Roman Theater Discovered Next to Western Wall

Archaeologists working in Jerusalem today announced the results of the last two years of excavation underneath Wilson’s Arch next to the Western Wall. The most exciting find is a small Roman theater.

The story is being reported by a number of news sources. The quotations below are from The Times of Israel. The article includes several photos.

“Israel Antiquity Authority archaeologists announced Monday that for the past two years they have been excavating and exposing a massive eight-meter deep section of Jerusalem’s Western Wall, unseen for 1,700 years.
And in the course of their work, which has been quietly proceeding directly beneath Wilson’s Arch — the area immediately adjacent to the men’s section of the Western Wall — they unexpectedly discovered a small Roman theater.
The work is set to continue for another six months, and the expectation is that First Temple-era findings will be uncovered.
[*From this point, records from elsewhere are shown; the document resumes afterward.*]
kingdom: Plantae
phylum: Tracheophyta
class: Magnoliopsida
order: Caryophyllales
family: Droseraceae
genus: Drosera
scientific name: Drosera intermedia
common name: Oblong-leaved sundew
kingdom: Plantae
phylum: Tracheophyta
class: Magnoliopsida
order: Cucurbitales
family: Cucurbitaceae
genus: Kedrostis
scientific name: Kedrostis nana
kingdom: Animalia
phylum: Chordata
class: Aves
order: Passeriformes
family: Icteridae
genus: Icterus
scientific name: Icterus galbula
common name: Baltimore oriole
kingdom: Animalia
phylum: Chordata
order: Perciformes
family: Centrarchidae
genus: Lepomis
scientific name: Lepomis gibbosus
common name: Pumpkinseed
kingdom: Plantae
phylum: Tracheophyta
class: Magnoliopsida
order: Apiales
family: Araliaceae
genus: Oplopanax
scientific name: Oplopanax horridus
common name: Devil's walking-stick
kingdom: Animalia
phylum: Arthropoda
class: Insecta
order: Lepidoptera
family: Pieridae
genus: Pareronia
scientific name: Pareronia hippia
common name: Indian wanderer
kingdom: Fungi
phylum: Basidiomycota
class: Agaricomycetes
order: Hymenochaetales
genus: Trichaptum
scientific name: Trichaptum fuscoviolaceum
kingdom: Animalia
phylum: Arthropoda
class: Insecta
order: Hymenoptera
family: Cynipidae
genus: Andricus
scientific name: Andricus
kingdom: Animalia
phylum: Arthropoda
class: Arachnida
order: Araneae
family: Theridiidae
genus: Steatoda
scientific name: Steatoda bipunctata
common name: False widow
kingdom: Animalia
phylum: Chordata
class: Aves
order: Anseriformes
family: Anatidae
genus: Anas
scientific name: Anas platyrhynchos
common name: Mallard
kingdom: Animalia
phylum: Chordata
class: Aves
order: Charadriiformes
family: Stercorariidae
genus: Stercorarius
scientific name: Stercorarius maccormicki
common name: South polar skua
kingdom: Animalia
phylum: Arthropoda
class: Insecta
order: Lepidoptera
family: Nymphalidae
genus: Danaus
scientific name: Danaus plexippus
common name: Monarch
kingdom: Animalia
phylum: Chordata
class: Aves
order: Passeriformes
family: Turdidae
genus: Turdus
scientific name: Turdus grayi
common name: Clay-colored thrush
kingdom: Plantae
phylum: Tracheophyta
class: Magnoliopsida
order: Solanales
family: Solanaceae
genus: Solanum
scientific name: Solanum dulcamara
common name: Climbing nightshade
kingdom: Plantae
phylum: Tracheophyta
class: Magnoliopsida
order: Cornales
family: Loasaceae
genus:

When the work is completed, the site will be opened to the public.

The findings of the archaeologists are interesting, and as is often the case, not entirely clear or consistent. Here are a few highlights:

  • The dating of the theater is not clearly stated, but it appears that it was built after the destruction of the temple in AD 70.
  • The theater went out of use following an earthquake in 360.
  • The construction of the theater was never finished.
  • The theater seated 200-300 people.
  • The theater may have been used as a bouleuterion or as an odeon.
  • Wilson’s Arch served as the roof for the theater.
  • Excavations will continue below the theater with hopes of discovering remains from the First Temple Period.
  • The archaeologists will present more of their findings at a conference this week at Hebrew University.

Read the full story here. High-resolution photos are available here.

HT: Joseph Lauer


Roman theater with archaeologist Joe Uziel Photograph: Yaniv Berman, courtesy of the Israel Antiquities Authority

2 thoughts on “Roman Theater Discovered Next to Western Wall

  1. The model at the Israel Museum includes a theater because Josephus (and perhaps other sources) state that there was a theater in the city. Since its location has not been discovered, the model designers arbitrarily chose a place. Is the one discovered that shown on the model? There are two differences between the two: size and date. The one discovered isn't actually a theater but is an odeon or bouleuterion, both of which are much smaller. And the one discovered apparently wasn't even built until after Jerusalem was destroyed by the Romans in AD 70. So archaeologists need to keep looking for the earlier theater so that they can make the model correct!